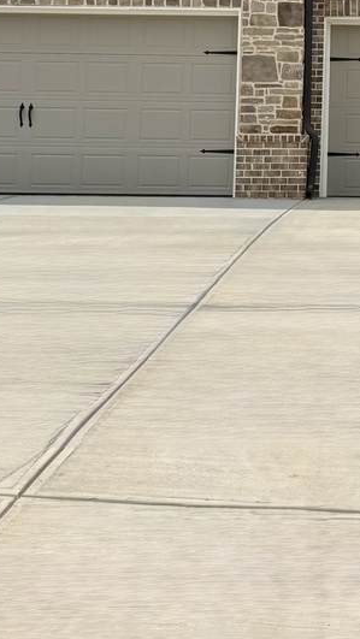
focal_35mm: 63
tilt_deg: +5.4
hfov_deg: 18.2
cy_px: 63
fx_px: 1068
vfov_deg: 31.7
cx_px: 426
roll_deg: -1.3
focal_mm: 6.76
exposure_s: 1/4673
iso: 80
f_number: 1.78
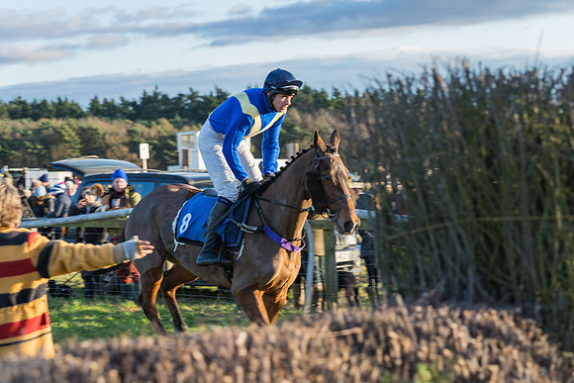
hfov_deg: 20.3
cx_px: 285
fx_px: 1607
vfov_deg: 13.6
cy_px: 189
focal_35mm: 101
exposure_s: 1/200
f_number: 5.6
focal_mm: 99
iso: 200
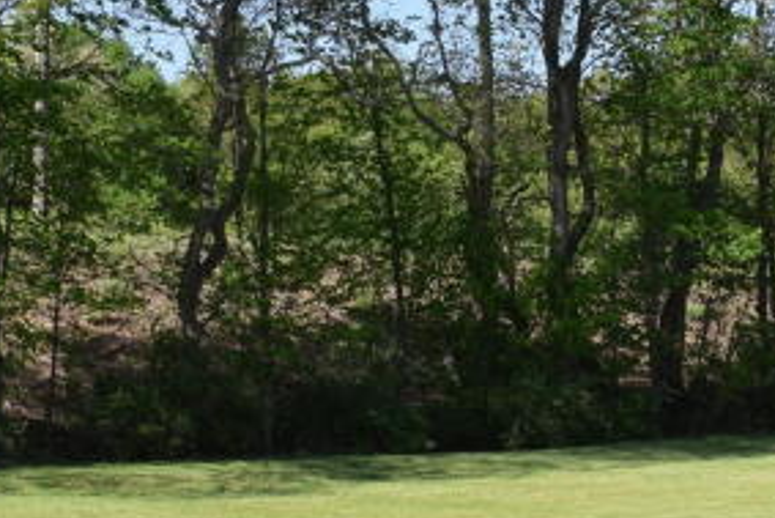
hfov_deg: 18.3
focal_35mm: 110
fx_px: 2369
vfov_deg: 12.5
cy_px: 211
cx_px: 707
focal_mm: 18
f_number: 9
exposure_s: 1/320
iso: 200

» **What the exercise asks**
Take the records above from their first line through the line with "hfov_deg: 18.3" and set those lines down word for word, minus the pictures.

» **Completed task**
focal_35mm: 63
tilt_deg: +5.4
hfov_deg: 18.2
cy_px: 63
fx_px: 1068
vfov_deg: 31.7
cx_px: 426
roll_deg: -1.3
focal_mm: 6.76
exposure_s: 1/4673
iso: 80
f_number: 1.78
hfov_deg: 20.3
cx_px: 285
fx_px: 1607
vfov_deg: 13.6
cy_px: 189
focal_35mm: 101
exposure_s: 1/200
f_number: 5.6
focal_mm: 99
iso: 200
hfov_deg: 18.3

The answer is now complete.